Che il divorzio avrebbe portato il paese alla rovina, alla degenerazione morale e sociale e sarebbe stato, come si diceva in alcuni ambienti, l’anticamera di una serie di aberrazioni tra cui l’aborto, la dissolutezza dei costumi sessuali, la poligamia, la prostituzione, la pornografia, l’omosessualità, la diffusione della droga, dell’eutanasia, e anche dell’evasione fiscale e del tasso di suicidi.

Circolò persino un manifesto in cui - riportando un rapporto dell’ONU riferito alla delinquenza in US – si rilevava che il 45% di tutte le persone arrestate fosse figlia di genitori divorziati stabilendo una di quelle correlazioni a tal punto azzardate dal punto di vista del rigore scientifico da essere degne di quella che Aristotele avrebbe definito un impianto di argomentazioni fallaci. 

Vennero cancellate dalla programmazione alcune puntate di inchiesta sul divorzio ma anche film e spettacoli: sulla TV che nel ‘74 compì 20 anni, i partiti di maggioranza esercitarono un controllo diretto.

Perché la storia non ha anche una funzione immunitaria? Perché non siamo in grado di produrre anticorpi in grado di riconoscere e combattere gli agenti che turbano lo sviluppo del corpo collettivo?

 

Consultando gli archivi utili a scrivere questa sintesi e breve riflessione, ho scoperto che a quel dibattito straordinario partecipò anche Umberto Eco promuovendo la mobilitazione di collettivi pubblicitari per sostenere la campagna del NO.
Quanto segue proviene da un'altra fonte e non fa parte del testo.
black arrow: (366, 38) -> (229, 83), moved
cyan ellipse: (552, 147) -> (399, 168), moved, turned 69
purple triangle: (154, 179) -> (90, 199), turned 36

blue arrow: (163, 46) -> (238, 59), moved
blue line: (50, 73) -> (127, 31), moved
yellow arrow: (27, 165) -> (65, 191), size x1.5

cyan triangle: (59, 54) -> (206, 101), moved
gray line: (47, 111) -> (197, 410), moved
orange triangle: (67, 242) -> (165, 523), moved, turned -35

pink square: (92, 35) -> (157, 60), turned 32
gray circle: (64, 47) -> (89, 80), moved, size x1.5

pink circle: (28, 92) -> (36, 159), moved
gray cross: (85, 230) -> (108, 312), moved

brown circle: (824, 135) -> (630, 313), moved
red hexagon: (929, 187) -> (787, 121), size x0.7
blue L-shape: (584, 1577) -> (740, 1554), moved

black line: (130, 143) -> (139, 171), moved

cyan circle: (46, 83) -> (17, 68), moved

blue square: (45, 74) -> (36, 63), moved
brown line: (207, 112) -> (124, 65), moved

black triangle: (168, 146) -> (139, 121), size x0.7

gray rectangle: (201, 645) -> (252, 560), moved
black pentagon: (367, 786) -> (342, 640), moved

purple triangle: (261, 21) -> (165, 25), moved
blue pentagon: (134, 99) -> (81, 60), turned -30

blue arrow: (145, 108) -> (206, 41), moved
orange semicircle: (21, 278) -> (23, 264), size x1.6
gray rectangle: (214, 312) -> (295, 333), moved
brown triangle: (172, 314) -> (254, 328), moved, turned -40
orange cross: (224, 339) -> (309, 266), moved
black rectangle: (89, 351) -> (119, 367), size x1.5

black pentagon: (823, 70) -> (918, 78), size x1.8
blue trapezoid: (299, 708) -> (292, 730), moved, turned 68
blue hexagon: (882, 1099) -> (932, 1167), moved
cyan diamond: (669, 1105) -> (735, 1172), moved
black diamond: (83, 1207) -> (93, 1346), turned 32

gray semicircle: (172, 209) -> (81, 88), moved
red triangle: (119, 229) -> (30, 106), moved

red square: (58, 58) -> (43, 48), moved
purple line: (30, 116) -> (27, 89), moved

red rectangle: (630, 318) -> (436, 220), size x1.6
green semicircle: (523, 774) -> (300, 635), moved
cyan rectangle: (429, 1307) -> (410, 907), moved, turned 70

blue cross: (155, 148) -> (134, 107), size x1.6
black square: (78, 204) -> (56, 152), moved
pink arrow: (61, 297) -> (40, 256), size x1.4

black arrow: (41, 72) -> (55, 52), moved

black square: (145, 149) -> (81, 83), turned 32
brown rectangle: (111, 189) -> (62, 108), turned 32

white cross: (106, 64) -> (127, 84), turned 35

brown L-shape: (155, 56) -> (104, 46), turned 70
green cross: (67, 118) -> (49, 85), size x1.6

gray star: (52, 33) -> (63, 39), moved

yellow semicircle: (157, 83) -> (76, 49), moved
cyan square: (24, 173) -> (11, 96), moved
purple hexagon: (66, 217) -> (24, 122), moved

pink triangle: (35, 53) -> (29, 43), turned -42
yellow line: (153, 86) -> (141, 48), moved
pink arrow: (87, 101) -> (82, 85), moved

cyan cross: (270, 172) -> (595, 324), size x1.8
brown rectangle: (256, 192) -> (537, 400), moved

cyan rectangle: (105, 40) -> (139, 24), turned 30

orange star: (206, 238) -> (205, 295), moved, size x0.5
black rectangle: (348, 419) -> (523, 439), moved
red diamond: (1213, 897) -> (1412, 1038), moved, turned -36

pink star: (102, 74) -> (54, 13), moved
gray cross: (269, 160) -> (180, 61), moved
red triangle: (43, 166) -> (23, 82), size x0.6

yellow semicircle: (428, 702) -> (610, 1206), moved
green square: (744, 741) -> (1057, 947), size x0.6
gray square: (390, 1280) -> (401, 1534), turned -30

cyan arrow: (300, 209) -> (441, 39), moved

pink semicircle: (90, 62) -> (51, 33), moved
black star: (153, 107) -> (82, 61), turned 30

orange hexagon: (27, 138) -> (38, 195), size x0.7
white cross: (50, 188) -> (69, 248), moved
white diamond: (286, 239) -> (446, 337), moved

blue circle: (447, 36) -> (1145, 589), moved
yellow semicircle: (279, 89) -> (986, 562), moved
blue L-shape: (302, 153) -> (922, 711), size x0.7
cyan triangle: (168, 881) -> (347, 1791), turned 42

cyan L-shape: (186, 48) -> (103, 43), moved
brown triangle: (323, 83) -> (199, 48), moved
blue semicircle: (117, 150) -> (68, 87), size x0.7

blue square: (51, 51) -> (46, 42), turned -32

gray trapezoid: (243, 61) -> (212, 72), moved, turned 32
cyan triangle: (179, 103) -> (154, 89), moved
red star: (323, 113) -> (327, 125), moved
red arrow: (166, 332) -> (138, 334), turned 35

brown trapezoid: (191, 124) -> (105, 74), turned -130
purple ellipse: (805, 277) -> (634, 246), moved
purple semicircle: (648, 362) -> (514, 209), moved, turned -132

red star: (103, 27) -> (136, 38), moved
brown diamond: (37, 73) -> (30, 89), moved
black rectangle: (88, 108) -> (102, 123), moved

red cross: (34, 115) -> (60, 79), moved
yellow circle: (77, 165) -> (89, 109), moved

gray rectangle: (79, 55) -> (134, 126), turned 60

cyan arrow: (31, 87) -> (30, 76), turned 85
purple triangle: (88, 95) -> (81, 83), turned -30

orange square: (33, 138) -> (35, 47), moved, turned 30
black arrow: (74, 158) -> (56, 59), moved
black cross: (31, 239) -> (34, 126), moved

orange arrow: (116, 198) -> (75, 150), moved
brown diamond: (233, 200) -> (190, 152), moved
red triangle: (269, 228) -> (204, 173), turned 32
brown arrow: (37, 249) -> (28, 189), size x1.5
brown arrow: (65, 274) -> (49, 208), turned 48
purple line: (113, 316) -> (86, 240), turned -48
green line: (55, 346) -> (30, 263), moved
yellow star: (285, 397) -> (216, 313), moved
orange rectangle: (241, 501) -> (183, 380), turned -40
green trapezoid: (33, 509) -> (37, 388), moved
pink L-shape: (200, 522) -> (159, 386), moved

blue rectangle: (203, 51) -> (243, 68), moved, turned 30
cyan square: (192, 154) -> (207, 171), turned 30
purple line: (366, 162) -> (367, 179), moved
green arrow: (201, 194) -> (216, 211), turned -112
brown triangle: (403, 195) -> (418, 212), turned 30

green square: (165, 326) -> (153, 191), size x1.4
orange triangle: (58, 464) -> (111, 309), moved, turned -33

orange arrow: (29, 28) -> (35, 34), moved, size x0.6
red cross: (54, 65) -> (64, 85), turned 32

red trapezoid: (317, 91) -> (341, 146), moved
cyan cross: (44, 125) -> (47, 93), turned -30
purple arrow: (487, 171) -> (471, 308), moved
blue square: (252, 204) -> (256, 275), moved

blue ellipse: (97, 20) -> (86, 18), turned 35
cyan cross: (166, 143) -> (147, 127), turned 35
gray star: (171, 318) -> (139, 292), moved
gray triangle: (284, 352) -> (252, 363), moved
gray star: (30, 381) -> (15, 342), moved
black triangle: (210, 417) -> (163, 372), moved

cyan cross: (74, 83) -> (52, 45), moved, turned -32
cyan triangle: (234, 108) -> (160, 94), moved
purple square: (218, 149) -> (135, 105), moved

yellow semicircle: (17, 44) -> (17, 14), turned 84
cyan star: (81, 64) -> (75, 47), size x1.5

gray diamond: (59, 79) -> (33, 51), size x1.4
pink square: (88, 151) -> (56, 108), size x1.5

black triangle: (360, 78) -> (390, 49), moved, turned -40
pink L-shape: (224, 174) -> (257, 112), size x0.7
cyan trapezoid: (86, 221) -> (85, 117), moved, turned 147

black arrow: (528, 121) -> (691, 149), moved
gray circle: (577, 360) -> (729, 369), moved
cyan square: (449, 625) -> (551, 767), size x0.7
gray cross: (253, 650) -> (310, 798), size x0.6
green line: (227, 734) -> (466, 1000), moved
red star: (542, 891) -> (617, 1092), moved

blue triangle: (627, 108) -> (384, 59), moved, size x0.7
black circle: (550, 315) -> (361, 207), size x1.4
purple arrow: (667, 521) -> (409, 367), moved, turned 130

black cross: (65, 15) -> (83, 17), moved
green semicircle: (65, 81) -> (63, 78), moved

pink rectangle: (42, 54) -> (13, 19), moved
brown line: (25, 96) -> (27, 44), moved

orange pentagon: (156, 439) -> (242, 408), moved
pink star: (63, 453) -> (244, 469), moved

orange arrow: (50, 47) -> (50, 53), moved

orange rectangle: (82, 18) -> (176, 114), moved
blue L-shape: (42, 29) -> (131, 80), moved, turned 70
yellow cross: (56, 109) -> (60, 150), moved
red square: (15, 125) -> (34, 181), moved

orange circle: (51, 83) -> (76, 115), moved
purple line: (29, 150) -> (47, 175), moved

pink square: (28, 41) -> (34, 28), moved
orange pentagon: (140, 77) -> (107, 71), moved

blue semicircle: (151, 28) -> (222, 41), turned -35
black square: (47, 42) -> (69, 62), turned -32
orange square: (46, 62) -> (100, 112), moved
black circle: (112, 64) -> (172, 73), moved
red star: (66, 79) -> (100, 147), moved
Ho amato i caroselli in cui – tra gli altri – si sono esposti Gianni Morandi, Gigi Proietti, Nino Manfredi. Ho amato tutte le donne in prima linea tra cui Dacia Maraini, Emma Bonino, Nilde Iotti e una spettacolare Lina Wertmuller, fresca reduce di Mimì Metallurgico che ben rappresentava una certa idea di coppia.

 

Ho amato quel tempo in cui l’energia del corpo sociale – comunque la si pensasse – era viva e vibrante.

È questo il pensiero che mi attraversa continuamente in questi giorni.

Mi dico che la mobilitazione è un atto necessario.

Mi dico che la speranza e la fiducia sono atti necessari perché la parità è faccenda che ci riguarda tutti.